[FIXED] Race condition during implicit Gateway reconnection

Say server in cluster A accepts a connection from a server in cluster B. The gateway is implicit, in that A does not have a configured remote gateway to B. Then the server in B is shutdown, which A detects and initiate a single reconnect attempt (since it is implicit and if the reconnect retries is not set). While this happens, a new server in B is restarted and connects to A. If that happens before the initial reconnect attempt failed, A will register that new inbound and do not attempt to solicit because it has already a remote entry for gateway B. At this point when the reconnect to old server B fails, then the remote GW entry is removed, and A will not create an outbound connection to the new B server. We fix that by checking if there is a registered inbound when we get to the point of removing the remote on a failed implicit reconnect. If there is one, we try the reconnection. Signed-off-by: Ivan Kozlovic <ivan@synadia.com>
2026-04-17 03:24:40 -07:00 · 2020-05-22 12:55:33 -06:00
parent 0e3c73192d
commit 5dba3cdd75
3 changed files with 73 additions and 3 deletions
--- a/test/leafnode_test.go
+++ b/test/leafnode_test.go
@@ -740,6 +740,7 @@ func createClusterEx(t *testing.T, doAccounts bool, gwSolicit time.Duration, wai
 	// All of these need system accounts.
 	o.Accounts, o.Users = createAccountsAndUsers()
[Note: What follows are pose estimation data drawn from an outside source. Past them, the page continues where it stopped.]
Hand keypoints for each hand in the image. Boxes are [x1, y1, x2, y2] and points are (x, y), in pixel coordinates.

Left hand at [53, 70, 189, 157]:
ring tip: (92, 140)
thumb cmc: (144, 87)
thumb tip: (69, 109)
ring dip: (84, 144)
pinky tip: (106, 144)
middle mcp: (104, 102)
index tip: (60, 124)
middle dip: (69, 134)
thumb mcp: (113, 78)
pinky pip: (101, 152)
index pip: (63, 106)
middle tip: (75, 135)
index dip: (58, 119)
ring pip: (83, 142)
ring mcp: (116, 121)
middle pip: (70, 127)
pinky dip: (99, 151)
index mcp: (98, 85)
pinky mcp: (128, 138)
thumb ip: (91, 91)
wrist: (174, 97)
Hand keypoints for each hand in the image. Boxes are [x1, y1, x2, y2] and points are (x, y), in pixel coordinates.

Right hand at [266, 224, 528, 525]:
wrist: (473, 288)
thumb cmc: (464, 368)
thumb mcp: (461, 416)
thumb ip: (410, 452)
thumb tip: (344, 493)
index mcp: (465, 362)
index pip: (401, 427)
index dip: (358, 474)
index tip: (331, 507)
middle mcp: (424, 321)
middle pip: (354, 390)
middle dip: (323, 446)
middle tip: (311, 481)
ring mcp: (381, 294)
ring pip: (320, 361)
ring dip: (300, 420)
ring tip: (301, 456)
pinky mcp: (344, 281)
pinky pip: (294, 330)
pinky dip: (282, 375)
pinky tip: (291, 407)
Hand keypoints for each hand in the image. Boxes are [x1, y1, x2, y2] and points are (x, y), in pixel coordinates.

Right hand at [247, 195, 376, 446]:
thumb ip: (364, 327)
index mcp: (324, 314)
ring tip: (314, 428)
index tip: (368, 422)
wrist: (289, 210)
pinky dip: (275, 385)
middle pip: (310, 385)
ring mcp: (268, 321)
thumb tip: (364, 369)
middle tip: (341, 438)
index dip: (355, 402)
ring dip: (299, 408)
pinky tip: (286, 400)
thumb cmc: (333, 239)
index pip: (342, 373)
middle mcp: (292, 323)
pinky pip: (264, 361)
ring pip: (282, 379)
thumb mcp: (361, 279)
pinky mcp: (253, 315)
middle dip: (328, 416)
 	o.SystemAccount = "$SYS"
+	o.ServerName = fmt.Sprintf("%s1", clusterName)
 	// Run the server
 	s := RunServer(o)
 	bindGlobal(s)
@@ -761,6 +762,7 @@ func createClusterEx(t *testing.T, doAccounts bool, gwSolicit time.Duration, wai
 		// All of these need system accounts.
 		o.Accounts, o.Users = createAccountsAndUsers()
 		o.SystemAccount = "$SYS"
+		o.ServerName = fmt.Sprintf("%s%d", clusterName, i+1)
 		s := RunServer(o)
 		bindGlobal(s)